Role of Neuraminidase in Influenza A(H7N9) Virus Receptor Binding.

Influenza A(H7N9) viruses have caused a large number of zoonotic infections since their emergence in 2013. They remain a public health concern due to the repeated high levels of infection with these viruses and their perceived pandemic potential. A major factor that determines influenza A virus fitness and therefore transmissibility is the interaction of the surface glycoproteins hemagglutinin (HA) and neuraminidase (NA) with the cell surface receptor sialic acid. Typically, the HA is responsible for binding to the sialic acid to allow virus internalization and the NA is a sialidase responsible for cleaving sialic acid to aid virus spread and release. N9 NA has previously been shown to have receptor binding properties mediated by a sialic acid binding site, termed the hemadsorption (Hb) site, which is discrete from the enzymatically active sialidase site. This study investigated the N9 NA from a zoonotic H7N9 virus strain in order to determine its possible role in virus receptor binding. We demonstrate that this N9 NA has an active Hb site which binds to sialic acid, which enhances overall virus binding to sialic acid receptor analogues. We also show that the N9 NA can also contribute to receptor binding due to unusual kinetic characteristics of the sialidase site which specifically enhance binding to human-like α2,6-linked sialic acid receptors.IMPORTANCE The interaction of influenza A virus glycoproteins with cell surface receptors is a major determinant of infectivity and therefore transmissibility. Understanding these interactions is important for understanding which factors are necessary to determine pandemic potential. Influenza A viruses generally mediate binding to cell surface sialic acid receptors via the hemagglutinin (HA) glycoprotein, with the neuraminidase (NA) glycoprotein being responsible for cleaving the receptor to allow virus release. Previous studies showed that the NA proteins of the N9 subtype can bind sialic acid via a separate binding site distinct from the sialidase active site. This study demonstrates for purified protein and virus that the NA of the zoonotic H7N9 viruses has a binding capacity via both the secondary binding site and unusual kinetic properties of the sialidase site which promote receptor binding via this site and which enhance binding to human-like receptors. This could have implications for understanding human-to-human transmission of these viruses.
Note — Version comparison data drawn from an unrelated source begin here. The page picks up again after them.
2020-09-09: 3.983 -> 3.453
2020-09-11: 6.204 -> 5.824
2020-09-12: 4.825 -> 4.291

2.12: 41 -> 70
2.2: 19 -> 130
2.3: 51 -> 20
Identification of Low- and High-Impact Hemagglutinin Amino Acid Substitutions That Drive Antigenic Drift of Influenza A(H1N1) Viruses.

Determining phenotype from genetic data is a fundamental challenge. Identification of emerging antigenic variants among circulating influenza viruses is critical to the vaccine virus selection process, with vaccine effectiveness maximized when constituents are antigenically similar to circulating viruses. Hemagglutination inhibition (HI) assay data are commonly used to assess influenza antigenicity. Here, sequence and 3-D structural information of hemagglutinin (HA) glycoproteins were analyzed together with corresponding HI assay data for former seasonal influenza A(H1N1) virus isolates (1997-2009) and reference viruses. The models developed identify and quantify the impact of eighteen amino acid substitutions on the antigenicity of HA, two of which were responsible for major transitions in antigenic phenotype. We used reverse genetics to demonstrate the causal effect on antigenicity for a subset of these substitutions. Information on the impact of substitutions allowed us to predict antigenic phenotypes of emerging viruses directly from HA gene sequence data and accuracy was doubled by including all substitutions causing antigenic changes over a model incorporating only the substitutions with the largest impact. The ability to quantify the phenotypic impact of specific amino acid substitutions should help refine emerging techniques that predict the evolution of virus populations from one year to the next, leading to stronger theoretical foundations for selection of candidate vaccine viruses. These techniques have great potential to be extended to other antigenically variable pathogens.